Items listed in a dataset
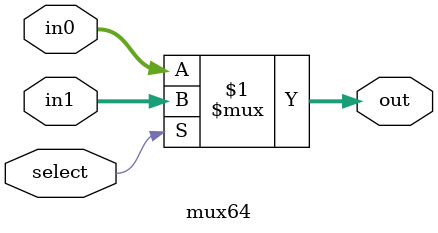
<source format=v>
module mux64(out, select, in0, in1);
    input select;
    input[63:0] in0, in1;
    output[63:0] out;
    assign out = select ? in1 : in0;
endmodule
</source>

▶ _WORK ITEM_:
If a line in the entries above contains the word "select", copy it.

▶ _TASK SOLUTION_:
module mux64(out, select, in0, in1);
    input select;
    assign out = select ? in1 : in0;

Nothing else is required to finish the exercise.